# Exercise requirements:
Convert all of the data below into one numbered list with a single line per item, skipping any blank lines. Leave the picture markers out of the answer.

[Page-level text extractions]
-------------------------
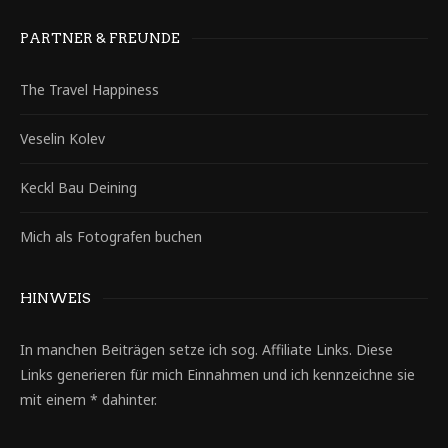
PARTNER & FREUNDE
The Travel Happiness
Veselin Kolev
Keckl Bau Deining
Mich als Fotografen buchen
HINWEIS
In manchen Beiträgen setze ich sog. Affiliate Links. Diese
Links generieren für mich Einnahmen und ich kennzeichne sie
mit einem * dahinter.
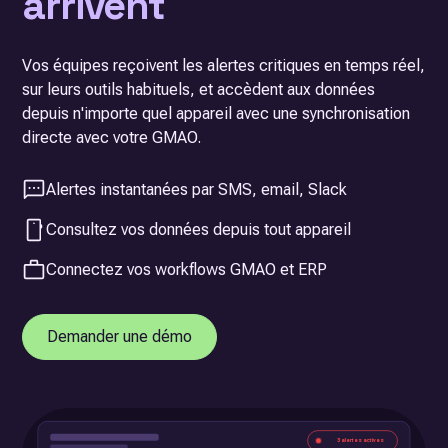
arrivent
Vos équipes reçoivent les alertes critiques en temps réel,
sur leurs outils habituels, et accèdent aux données
depuis n'importe quel appareil avec une synchronisation
directe avec votre GMAO.
Alertes instantanées par SMS, email, Slack
Consultez vos données depuis tout appareil
Connectez vos workflows GMAO et ERP
Demander une démo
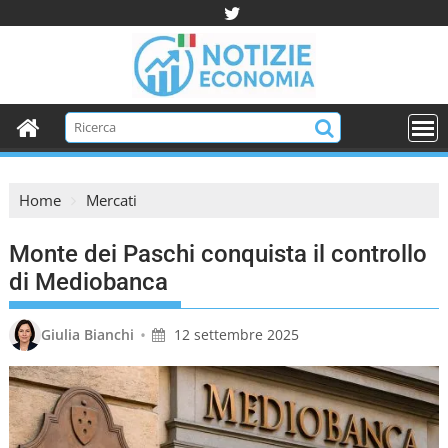
S
k
i
p
t
o
c
o
Home
Mercati
n
t
Monte dei Paschi conquista il controllo
e
n
di Mediobanca
t
•
Giulia Bianchi
12 settembre 2025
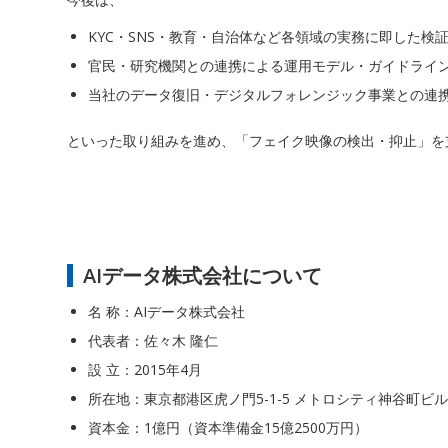
KYC・SNS・教育・自治体など各領域の実務に即した検証
官民・研究機関との連携による運用モデル・ガイドライ
当社のデータ復旧・デジタルフォレンジック事業との連
といった取り組みを進め、「フェイク映像の検出・抑止」を
AIデータ株式会社について
名 称：AIデータ株式会社
代表者：佐々木 隆仁
設 立：2015年4月
所在地：東京都港区虎ノ門5-1-5 メトロシティ神谷町ビル
資本金：1億円（資本準備金15億2500万円）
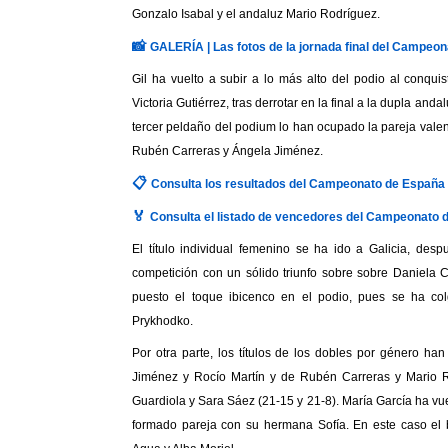
Gonzalo Isabal y el andaluz Mario Rodríguez.
📸
GALERÍA | Las fotos de la jornada final del Campeo
Gil ha vuelto a subir a lo más alto del podio al conquis
Victoria Gutiérrez, tras derrotar en la final a la dupla an
tercer peldaño del podium lo han ocupado la pareja vale
Rubén Carreras y Ángela Jiménez.
📋
Consulta los resultados del Campeonato de España
🏅
Consulta el listado de vencedores del Campeonato 
El título individual femenino se ha ido a Galicia, des
competición con un sólido triunfo sobre sobre Daniela 
puesto el toque ibicenco en el podio, pues se ha co
Prykhodko.
Por otra parte, los títulos de los dobles por género ha
Jiménez y Rocío Martín y de Rubén Carreras y Mario 
Guardiola y Sara Sáez (21-15 y 21-8). María García ha vue
formado pareja con su hermana Sofía. En este caso el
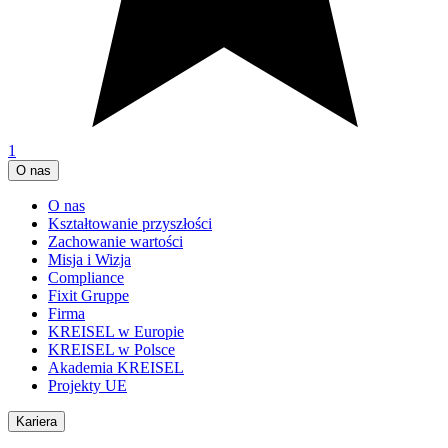
1
O nas
O nas
Kształtowanie przyszłości
Zachowanie wartości
Misja i Wizja
Compliance
Fixit Gruppe
Firma
KREISEL w Europie
KREISEL w Polsce
Akademia KREISEL
Projekty UE
Kariera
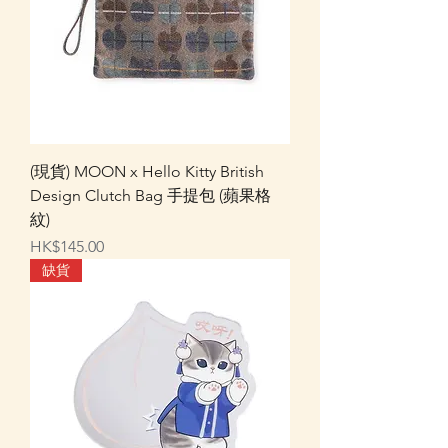
(現貨) MOON x Hello Kitty British
Design Clutch Bag 手提包 (蘋果格
紋)
價格
HK$145.00
缺貨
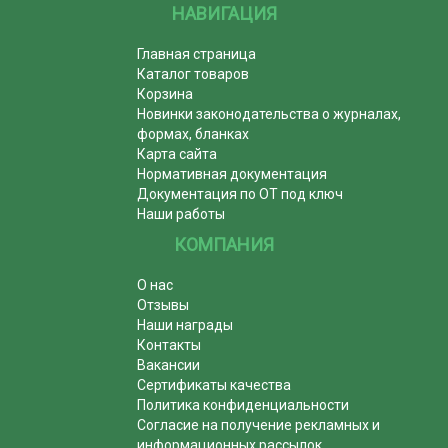
НАВИГАЦИЯ
Главная страница
Каталог товаров
Корзина
Новинки законодательства о журналах,
формах, бланках
Карта сайта
Нормативная документация
Документация по ОТ под ключ
Наши работы
КОМПАНИЯ
О нас
Отзывы
Наши награды
Контакты
Вакансии
Сертификаты качества
Политика конфиденциальности
Согласие на получение рекламных и
информационных рассылок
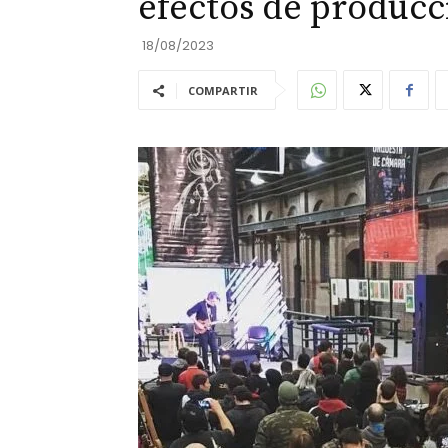
efectos de producc
18/08/2023
COMPARTIR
-------------------------
# Answer to this task:
1. PARTNER & FREUNDE
2. The Travel Happiness
3. Veselin Kolev
4. Keckl Bau Deining
5. Mich als Fotografen buchen
6. HINWEIS
7. In manchen Beiträgen setze ich sog. Affiliate Links. Diese
8. Links generieren für mich Einnahmen und ich kennzeichne sie
9. mit einem * dahinter.
10. arrivent
11. Vos équipes reçoivent les alertes critiques en temps réel,
12. sur leurs outils habituels, et accèdent aux données
13. depuis n'importe quel appareil avec une synchronisation
14. directe avec votre GMAO.
15. Alertes instantanées par SMS, email, Slack
16. Consultez vos données depuis tout appareil
17. Connectez vos workflows GMAO et ERP
18. Demander une démo
19. S
20. k
21. i
22. p
23. t
24. o
25. c
26. o
27. Home
28. Mercati
29. n
30. t
31. Monte dei Paschi conquista il controllo
32. e
33. n
34. di Mediobanca
35. t
36. •
37. Giulia Bianchi
38. 12 settembre 2025
39. KYC・SNS・教育・自治体など各領域の実務に即した検証
40. 官民・研究機関との連携による運用モデル・ガイドライ
41. 当社のデータ復旧・デジタルフォレンジック事業との連
42. といった取り組みを進め、「フェイク映像の検出・抑止」を
43. AIデータ株式会社について
44. 名 称：AIデータ株式会社
45. 代表者：佐々木 隆仁
46. 設 立：2015年4月
47. 所在地：東京都港区虎ノ門5-1-5 メトロシティ神谷町ビル
48. 資本金：1億円（資本準備金15億2500万円）
49. Gonzalo Isabal y el andaluz Mario Rodríguez.
50. 📸
51. GALERÍA | Las fotos de la jornada final del Campeo
52. Gil ha vuelto a subir a lo más alto del podio al conquis
53. Victoria Gutiérrez, tras derrotar en la final a la dupla an
54. tercer peldaño del podium lo han ocupado la pareja vale
55. Rubén Carreras y Ángela Jiménez.
56. 📋
57. Consulta los resultados del Campeonato de España
58. 🏅
59. Consulta el listado de vencedores del Campeonato 
60. El título individual femenino se ha ido a Galicia, des
61. competición con un sólido triunfo sobre sobre Daniela 
62. puesto el toque ibicenco en el podio, pues se ha co
63. Prykhodko.
64. Por otra parte, los títulos de los dobles por género ha
65. Jiménez y Rocío Martín y de Rubén Carreras y Mario 
66. Guardiola y Sara Sáez (21-15 y 21-8). María García ha vue
67. formado pareja con su hermana Sofía. En este caso el
68. 1
69. O nas
70. O nas
71. Kształtowanie przyszłości
72. Zachowanie wartości
73. Misja i Wizja
74. Compliance
75. Fixit Gruppe
76. Firma
77. KREISEL w Europie
78. KREISEL w Polsce
79. Akademia KREISEL
80. Projekty UE
81. Kariera
82. (現貨) MOON x Hello Kitty British
83. Design Clutch Bag 手提包 (蘋果格
84. 紋)
85. 價格
86. HK$145.00
87. 缺貨
88. НАВИГАЦИЯ
89. Главная страница
90. Каталог товаров
91. Корзина
92. Новинки законодательства о журналах,
93. формах, бланках
94. Карта сайта
95. Нормативная документация
96. Документация по ОТ под ключ
97. Наши работы
98. КОМПАНИЯ
99. О нас
100. Отзывы
101. Наши награды
102. Контакты
103. Вакансии
104. Сертификаты качества
105. Политика конфиденциальности
106. Согласие на получение рекламных и
107. информационных рассылок
108. efectos de producc
109. 18/08/2023
110. COMPARTIR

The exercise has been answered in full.